From that point you can do a day trek to one of the Iban's longhouses found along the stream adjacent. It's a visit suitable for families with kids too.

This is a private visit withdrawing from Kuching town and incorporates transportation (vehicle and vessels) and a nearby individual as an aide. Along the best approach to Batang Ai you will likewise stop by the Serian business, visit a pepper homestead and see a greater amount of the Sarawak wide open.

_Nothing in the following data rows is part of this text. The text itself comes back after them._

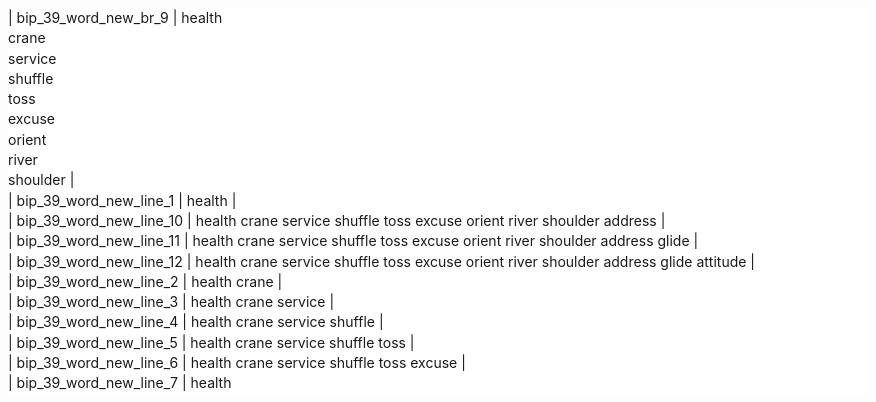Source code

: | bip_39_word_new_br_9 | health<br>crane<br>service<br>shuffle<br>toss<br>excuse<br>orient<br>river<br>shoulder |  
| bip_39_word_new_line_1 | health |  
| bip_39_word_new_line_10 | health
crane
service
shuffle
toss
excuse
orient
river
shoulder
address |  
| bip_39_word_new_line_11 | health
crane
service
shuffle
toss
excuse
orient
river
shoulder
address
glide |  
| bip_39_word_new_line_12 | health
crane
service
shuffle
toss
excuse
orient
river
shoulder
address
glide
attitude |  
| bip_39_word_new_line_2 | health
crane |  
| bip_39_word_new_line_3 | health
crane
service |  
| bip_39_word_new_line_4 | health
crane
service
shuffle |  
| bip_39_word_new_line_5 | health
crane
service
shuffle
toss |  
| bip_39_word_new_line_6 | health
crane
service
shuffle
toss
excuse |  
| bip_39_word_new_line_7 | health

We propose to bring some little present for the youngsters in the longhouse. We likewise propose to have with you suitable shoes and outfit, mosquito and creepy crawly repellent, a waterproof shell in the event of downpour, a cap and sunscreen, a spotlight and a bathing suit on the off chance that you need to bathe in the waterway or the pool. 

Amid the day trek, bring just the base essential since the course to achieve the resort and the longhouse is in part secured by a little vessel. 

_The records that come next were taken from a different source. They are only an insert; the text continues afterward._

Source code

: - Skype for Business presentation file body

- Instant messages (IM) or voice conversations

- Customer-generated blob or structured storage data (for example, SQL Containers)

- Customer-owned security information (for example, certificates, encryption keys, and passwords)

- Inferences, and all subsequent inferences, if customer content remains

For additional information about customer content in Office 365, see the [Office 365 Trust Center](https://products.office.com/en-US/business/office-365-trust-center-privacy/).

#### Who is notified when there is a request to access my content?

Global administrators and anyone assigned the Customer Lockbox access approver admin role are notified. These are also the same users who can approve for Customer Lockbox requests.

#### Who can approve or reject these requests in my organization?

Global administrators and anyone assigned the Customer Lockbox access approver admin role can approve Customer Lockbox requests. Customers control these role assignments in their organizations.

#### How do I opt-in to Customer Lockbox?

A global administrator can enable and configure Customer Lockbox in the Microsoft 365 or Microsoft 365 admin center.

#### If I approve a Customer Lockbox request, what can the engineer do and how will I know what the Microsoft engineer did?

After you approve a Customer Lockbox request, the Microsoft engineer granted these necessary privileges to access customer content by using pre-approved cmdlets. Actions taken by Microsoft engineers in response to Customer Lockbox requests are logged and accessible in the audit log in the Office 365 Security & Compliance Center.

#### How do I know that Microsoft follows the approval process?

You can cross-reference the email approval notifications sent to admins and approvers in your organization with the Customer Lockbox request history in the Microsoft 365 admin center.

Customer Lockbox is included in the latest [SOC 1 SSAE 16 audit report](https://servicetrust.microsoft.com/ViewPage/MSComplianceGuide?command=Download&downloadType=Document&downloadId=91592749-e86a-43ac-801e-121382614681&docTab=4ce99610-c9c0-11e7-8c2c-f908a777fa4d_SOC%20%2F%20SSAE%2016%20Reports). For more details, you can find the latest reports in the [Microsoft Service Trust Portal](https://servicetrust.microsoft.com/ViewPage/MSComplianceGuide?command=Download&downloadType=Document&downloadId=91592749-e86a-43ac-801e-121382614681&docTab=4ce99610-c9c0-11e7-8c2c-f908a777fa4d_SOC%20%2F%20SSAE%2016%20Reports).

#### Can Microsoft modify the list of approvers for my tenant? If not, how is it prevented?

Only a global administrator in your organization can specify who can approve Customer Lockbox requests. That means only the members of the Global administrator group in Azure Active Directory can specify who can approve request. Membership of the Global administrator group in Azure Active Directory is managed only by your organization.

In the event that you have an enormous gear you may abandon it at the Batang Ai Dock Storeroom (with expense) or in your inn locker when you leave to Batang Ai.

Wednesday 13 August 2014

Sarawak River Boat



Sampan


Area:

There are three piers where the sampans can get travellers along the Kuching Waterfront. Amid my visit, one of them was shut for reasons unknown. The most prevalent one is the Batu Pier close to the gazebos (the waterfront's survey decks) which is confronting the Astana.

 
sampan tambang
sampan tambang

Depiction:

A ride in Kuching's sampan (or provincially known as tambang) is presumably not done by numerous voyagers. On the off chance that you think the sampans (tambang) are simply cosmetically put along the stream for some included traveller traps, reconsider. 

waterfront
waterfront

As a matter of first importance, the ride over the Sarawak Stream costs just Rm0.30, so shabby that when I was going in a pax of two, I gave the boatman Rm1.00 as opposed to holding up for my spare change. 









Front_view
Front view

To be totally straightforward, the closest land extension is a few kilometres away, and with the irregular congested roads or general society transports neglecting to show up on time, taking a 5-moment sampan ride into the city is less an awful thought truth be told. (Presently, how about we dig an extensive waterway in downtown Kuala Lumpur and Penang; overlook the costly monorails and LRT!).

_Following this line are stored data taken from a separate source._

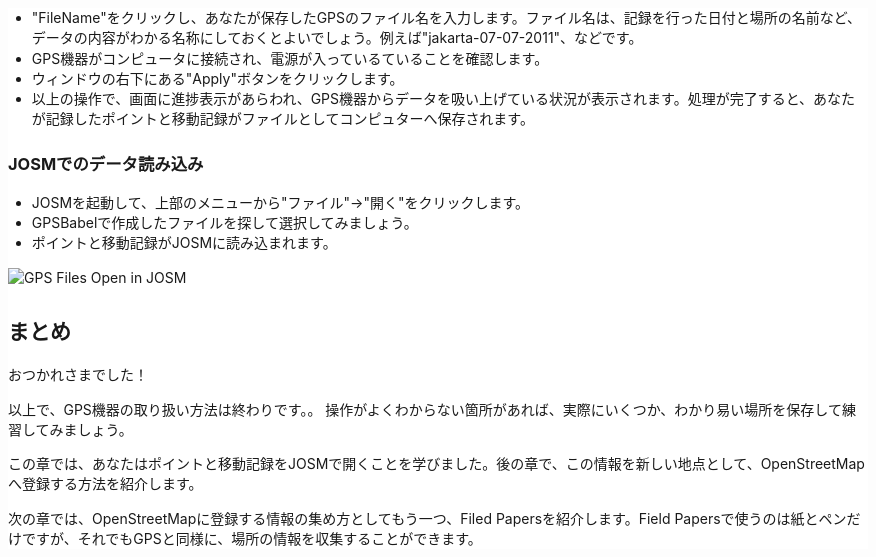 -  "FileName"をクリックし、あなたが保存したGPSのファイル名を入力します。ファイル名は、記録を行った日付と場所の名前など、データの内容がわかる名称にしておくとよいでしょう。例えば"jakarta-07-07-2011"、などです。
-  GPS機器がコンピュータに接続され、電源が入っているていることを確認します。
-  ウィンドウの右下にある"Apply"ボタンをクリックします。
-  以上の操作で、画面に進捗表示があらわれ、GPS機器からデータを吸い上げている状況が表示されます。処理が完了すると、あなたが記録したポイントと移動記録がファイルとしてコンピュターへ保存されます。

### JOSMでのデータ読み込み

-   JOSMを起動して、上部のメニューから"ファイル"→"開く"をクリックします。
-   GPSBabelで作成したファイルを探して選択してみましょう。
-   ポイントと移動記録がJOSMに読み込まれます。

![GPS Files Open in JOSM][]

まとめ
---

おつかれさまでした！

以上で、GPS機器の取り扱い方法は終わりです。。
操作がよくわからない箇所があれば、実際にいくつか、わかり易い場所を保存して練習してみましょう。

この章では、あなたはポイントと移動記録をJOSMで開くことを学びました。後の章で、この情報を新しい地点として、OpenStreetMapへ登録する方法を紹介します。

次の章では、OpenStreetMapに登録する情報の集め方としてもう一つ、Filed Papersを紹介します。Field Papersで使うのは紙とペンだけですが、それでもGPSと同様に、場所の情報を収集することができます。

[Google Earth software, showing coordinates of Lombok, Indonesia]: /images/mobile-mapping/google-earth-lombok.png
[Garmin eTrex Vista HCx]: /images/mobile-mapping/garmin-etrex.png
[GPS determined location]: /images/mobile-mapping/aquiring-satellites.png
[GPS main menu]: /images/mobile-mapping/gps_main.png
[GPS all]: /images/mobile-mapping/gps_all.png
[GPS path]: /images/mobile-mapping/google-earth.png
[save location 1]: /images/mobile-mapping/save-location1.png
[save location 2]: /images/mobile-mapping/save-location2.png
[turn on track]: /images/mobile-mapping/turn-on-track.png
[GPSBabel Interface]: /images/mobile-mapping/babel.png
[Choose GPX XML]: /images/mobile-mapping/xml.png
[GPS Files Open in JOSM]: /images/mobile-mapping/open-josm.png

Furthermore I must include, the alleged dusk travels that multiply along the Kuching Waterfront can suitably be portrayed as vacationer traps. They are pleasant, yet lavish.






Sarawak_River_Boat
Sarawak River Boat
Over to the sampans. When you get into one, attempt your best to sit in front, right close to the boatman who remains at the sampan's principle deck. Clear up your psyche and witness how the boatman proficiently impels the wooden watercraft over the stream. 








There are two wooden paddles tied in a cross-way framing which the boatman will use to explore the sampan. On the off chance that you think the boatman will push the sampan the distance, reconsider. There is really a little watercraft motor at the once more of the sampan (you can see and hear it inside the back parcel of the vessel). 

Night View
Night View




For around a couple of minutes, the motor will impel the vessel over the waterway, with the paddles used to turn left or right, contingent upon the last end.


Interestingly, the boatman will switch off the motor at some separation far from the objective pier and will let the vessel energy conveys the sampan gradually yet relentlessly to the expected docking station. Extremely slick!